Wednesday, 3 June 2015

Euro-Area Bonds Wipe Out 2015 Profit as ECB Confronts Volatility

For the first time in 2015, investors in European bonds are sitting on a loss.


The securities tumbled on Tuesday, as a report showed euro-area consumer prices rose in May more than economists forecast, leaving them down 0.1 percent this year, according to the Bloomberg Eurozone Sovereign Bond index. As recently as April 15, the index was up 4.6 percent.


German government bonds extended their biggest drop since 2012 on Wednesday before European Central Bank officials gather in Frankfurt to set monetary policy. Datathis week showed the ECB quickened its 1.1 trillion ($1.2 trillion) asset-buying program in May, meeting a pledge to accelerate purchases ahead of the region’s summer vacation period. Reports on euro-region retail sales and unemployment are also due Wednesday.

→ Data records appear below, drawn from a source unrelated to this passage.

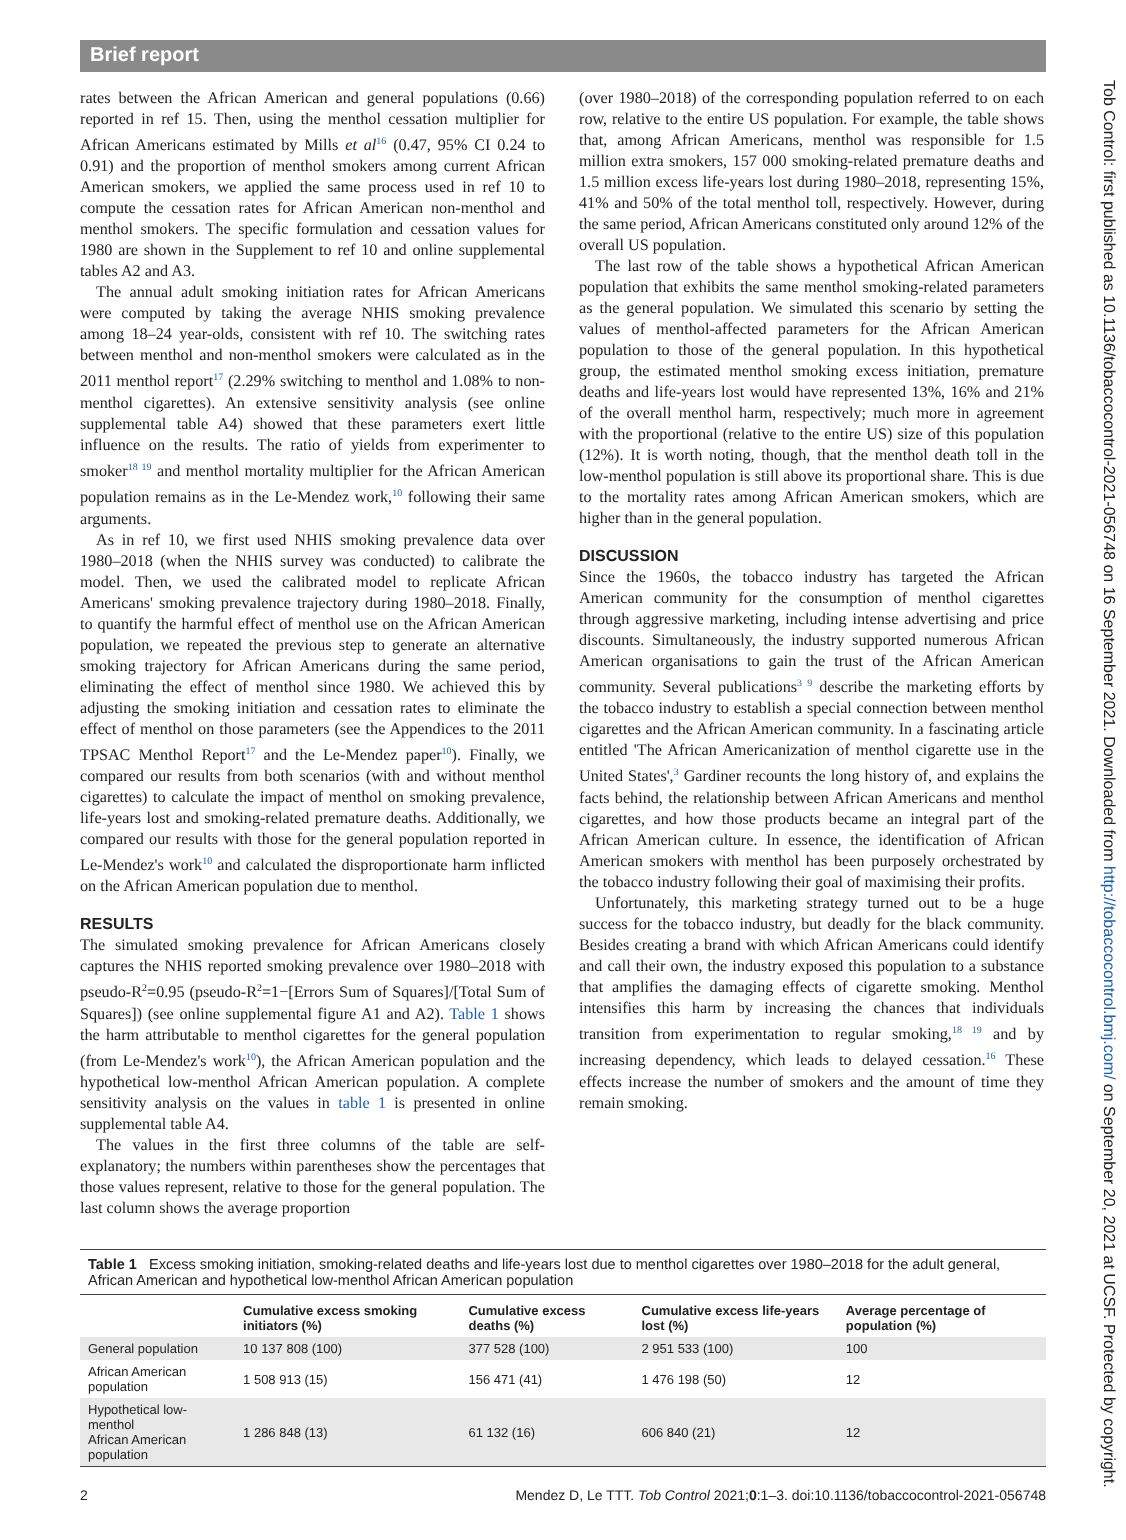Brief report
Tob Control: first published as 10.1136/tobaccocontrol-2021-056748 on 16 September 2021. Downloaded from http://tobaccocontrol.bmj.com/ on September 20, 2021 at UCSF. Protected by copyright.
rates between the African American and general populations (0.66) reported in ref 15. Then, using the menthol cessation multiplier for African Americans estimated by Mills et al<sup>16</sup> (0.47, 95% CI 0.24 to 0.91) and the proportion of menthol smokers among current African American smokers, we applied the same process used in ref 10 to compute the cessation rates for African American non-menthol and menthol smokers. The specific formulation and cessation values for 1980 are shown in the Supplement to ref 10 and online supplemental tables A2 and A3.
The annual adult smoking initiation rates for African Americans were computed by taking the average NHIS smoking prevalence among 18–24 year-olds, consistent with ref 10. The switching rates between menthol and non-menthol smokers were calculated as in the 2011 menthol report<sup>17</sup> (2.29% switching to menthol and 1.08% to non-menthol cigarettes). An extensive sensitivity analysis (see online supplemental table A4) showed that these parameters exert little influence on the results. The ratio of yields from experimenter to smoker<sup>18 19</sup> and menthol mortality multiplier for the African American population remains as in the Le-Mendez work,<sup>10</sup> following their same arguments.
As in ref 10, we first used NHIS smoking prevalence data over 1980–2018 (when the NHIS survey was conducted) to calibrate the model. Then, we used the calibrated model to replicate African Americans' smoking prevalence trajectory during 1980–2018. Finally, to quantify the harmful effect of menthol use on the African American population, we repeated the previous step to generate an alternative smoking trajectory for African Americans during the same period, eliminating the effect of menthol since 1980. We achieved this by adjusting the smoking initiation and cessation rates to eliminate the effect of menthol on those parameters (see the Appendices to the 2011 TPSAC Menthol Report<sup>17</sup> and the Le-Mendez paper<sup>10</sup>). Finally, we compared our results from both scenarios (with and without menthol cigarettes) to calculate the impact of menthol on smoking prevalence, life-years lost and smoking-related premature deaths. Additionally, we compared our results with those for the general population reported in Le-Mendez's work<sup>10</sup> and calculated the disproportionate harm inflicted on the African American population due to menthol.
RESULTS
The simulated smoking prevalence for African Americans closely captures the NHIS reported smoking prevalence over 1980–2018 with pseudo-R<sup>2</sup>=0.95 (pseudo-R<sup>2</sup>=1−[Errors Sum of Squares]/[Total Sum of Squares]) (see online supplemental figure A1 and A2). Table 1 shows the harm attributable to menthol cigarettes for the general population (from Le-Mendez's work<sup>10</sup>), the African American population and the hypothetical low-menthol African American population. A complete sensitivity analysis on the values in table 1 is presented in online supplemental table A4.
The values in the first three columns of the table are self-explanatory; the numbers within parentheses show the percentages that those values represent, relative to those for the general population. The last column shows the average proportion
(over 1980–2018) of the corresponding population referred to on each row, relative to the entire US population. For example, the table shows that, among African Americans, menthol was responsible for 1.5 million extra smokers, 157 000 smoking-related premature deaths and 1.5 million excess life-years lost during 1980–2018, representing 15%, 41% and 50% of the total menthol toll, respectively. However, during the same period, African Americans constituted only around 12% of the overall US population.
The last row of the table shows a hypothetical African American population that exhibits the same menthol smoking-related parameters as the general population. We simulated this scenario by setting the values of menthol-affected parameters for the African American population to those of the general population. In this hypothetical group, the estimated menthol smoking excess initiation, premature deaths and life-years lost would have represented 13%, 16% and 21% of the overall menthol harm, respectively; much more in agreement with the proportional (relative to the entire US) size of this population (12%). It is worth noting, though, that the menthol death toll in the low-menthol population is still above its proportional share. This is due to the mortality rates among African American smokers, which are higher than in the general population.
DISCUSSION
Since the 1960s, the tobacco industry has targeted the African American community for the consumption of menthol cigarettes through aggressive marketing, including intense advertising and price discounts. Simultaneously, the industry supported numerous African American organisations to gain the trust of the African American community. Several publications<sup>3 9</sup> describe the marketing efforts by the tobacco industry to establish a special connection between menthol cigarettes and the African American community. In a fascinating article entitled 'The African Americanization of menthol cigarette use in the United States',<sup>3</sup> Gardiner recounts the long history of, and explains the facts behind, the relationship between African Americans and menthol cigarettes, and how those products became an integral part of the African American culture. In essence, the identification of African American smokers with menthol has been purposely orchestrated by the tobacco industry following their goal of maximising their profits.
Unfortunately, this marketing strategy turned out to be a huge success for the tobacco industry, but deadly for the black community. Besides creating a brand with which African Americans could identify and call their own, the industry exposed this population to a substance that amplifies the damaging effects of cigarette smoking. Menthol intensifies this harm by increasing the chances that individuals transition from experimentation to regular smoking,<sup>18 19</sup> and by increasing dependency, which leads to delayed cessation.<sup>16</sup> These effects increase the number of smokers and the amount of time they remain smoking.
Table 1 Excess smoking initiation, smoking-related deaths and life-years lost due to menthol cigarettes over 1980–2018 for the adult general, African American and hypothetical low-menthol African American population
| | Cumulative excess smoking initiators (%) | Cumulative excess deaths (%) | Cumulative excess life-years lost (%) | Average percentage of population (%) |
| --- | --- | --- | --- | --- |
| General population | 10 137 808 (100) | 377 528 (100) | 2 951 533 (100) | 100 |
| African American population | 1 508 913 (15) | 156 471 (41) | 1 476 198 (50) | 12 |
| Hypothetical low-menthol African American population | 1 286 848 (13) | 61 132 (16) | 606 840 (21) | 12 |
2 Mendez D, Le TTT. Tob Control 2021;0:1–3. doi:10.1136/tobaccocontrol-2021-056748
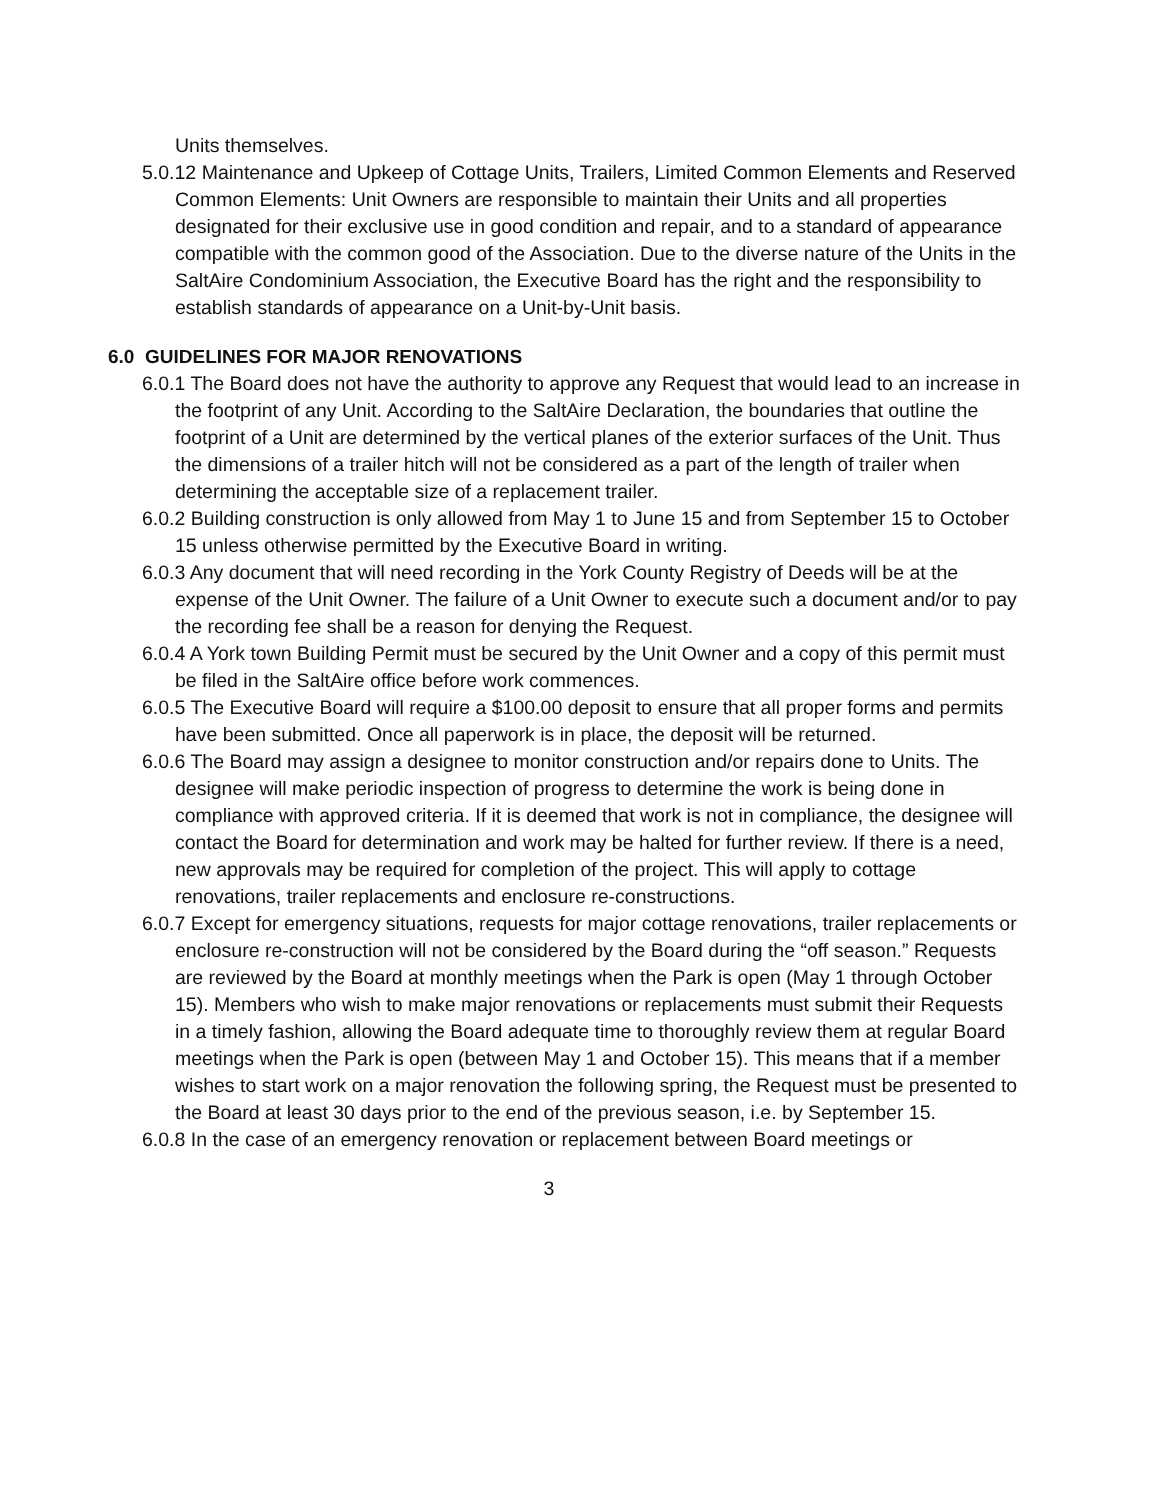Units themselves.
5.0.12 Maintenance and Upkeep of Cottage Units, Trailers, Limited Common Elements and Reserved Common Elements: Unit Owners are responsible to maintain their Units and all properties designated for their exclusive use in good condition and repair, and to a standard of appearance compatible with the common good of the Association. Due to the diverse nature of the Units in the SaltAire Condominium Association, the Executive Board has the right and the responsibility to establish standards of appearance on a Unit-by-Unit basis.
6.0 GUIDELINES FOR MAJOR RENOVATIONS
6.0.1 The Board does not have the authority to approve any Request that would lead to an increase in the footprint of any Unit. According to the SaltAire Declaration, the boundaries that outline the footprint of a Unit are determined by the vertical planes of the exterior surfaces of the Unit. Thus the dimensions of a trailer hitch will not be considered as a part of the length of trailer when determining the acceptable size of a replacement trailer.
6.0.2 Building construction is only allowed from May 1 to June 15 and from September 15 to October 15 unless otherwise permitted by the Executive Board in writing.
6.0.3 Any document that will need recording in the York County Registry of Deeds will be at the expense of the Unit Owner. The failure of a Unit Owner to execute such a document and/or to pay the recording fee shall be a reason for denying the Request.
6.0.4 A York town Building Permit must be secured by the Unit Owner and a copy of this permit must be filed in the SaltAire office before work commences.
6.0.5 The Executive Board will require a $100.00 deposit to ensure that all proper forms and permits have been submitted. Once all paperwork is in place, the deposit will be returned.
6.0.6 The Board may assign a designee to monitor construction and/or repairs done to Units. The designee will make periodic inspection of progress to determine the work is being done in compliance with approved criteria. If it is deemed that work is not in compliance, the designee will contact the Board for determination and work may be halted for further review. If there is a need, new approvals may be required for completion of the project. This will apply to cottage renovations, trailer replacements and enclosure re-constructions.
6.0.7 Except for emergency situations, requests for major cottage renovations, trailer replacements or enclosure re-construction will not be considered by the Board during the “off season.” Requests are reviewed by the Board at monthly meetings when the Park is open (May 1 through October 15). Members who wish to make major renovations or replacements must submit their Requests in a timely fashion, allowing the Board adequate time to thoroughly review them at regular Board meetings when the Park is open (between May 1 and October 15). This means that if a member wishes to start work on a major renovation the following spring, the Request must be presented to the Board at least 30 days prior to the end of the previous season, i.e. by September 15.
6.0.8 In the case of an emergency renovation or replacement between Board meetings or
3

“Although we feel the market is cheap here, we think there could be more weakness this morning,” Peter Chatwell, a rates strategist at Mizuho International Plc in London, wrote in an e-mailed note Wednesday. “Any further signs of strength in this morning’s data could generate more selling.”


The yield on Germany’s 10-year bunds, the euro area’s benchmark sovereign securities, climbed one basis point, or 0.01 percentage point, to 0.72 percent, as of 8:10 a.m. London time. The yield rose 17 basis points on Tuesday, the most since August 2012. The 0.5 percent security due in February 2025 fell 0.09, or 90 cents per 1,000-euro face amount, to 97.91.


Inflation Surprise


Tuesday’s inflation figures, which showed prices increased on an annual basis for the first time in six months, may ease concern among ECB policy makers that the region will suffer from deflation, one of the threats that prompted them to unleash its quantitative-easing program this year. Bund yields have surged from a record-low 0.049 percent on April 17.


The ECB will keep all three of its key interest rates unchanged at record-low levels at Wednesday’s meeting, Bloomberg surveys of economists show. President Mario Draghi will hold a press conference at 2:30 p.m. Frankfurt time to explain the decision.


“If the market believes the ECB will ultimately be effective, and that inflation expectations should revive and nominal growth will revive, then bond yields should keep going up,” Laurence Mutkin, global head Group-of-10 rates strategy at BNP Paribas in London, said in an interview on Bloomberg Television’s “Countdown” with Mark Barton.


Spain’s 10-year bond yield was at 2.07 percent and reached 2.11 percent earlier, the most since November. Ten-year Italian bond yields were at 2.10 percent and touched 2.14 percent, also the highest since November.


ECB Executive Board member Benoit Coeure said on May 18 that the pace of buying would pick up “moderately” in May and June to counter lower liquidity in July and August. Purchases of public and private debt rose to 63.1 billion euros last month, compared with 60.3 billion in April, data released on June 1 showed.


Market analysts are divided on whether this pickup is the increase Coeure suggested or if there is still significantly more to come. Strategists at ABN Amro Bank NV said frontloading will need to accelerate in June, while DZ Bank said the strategy is already working.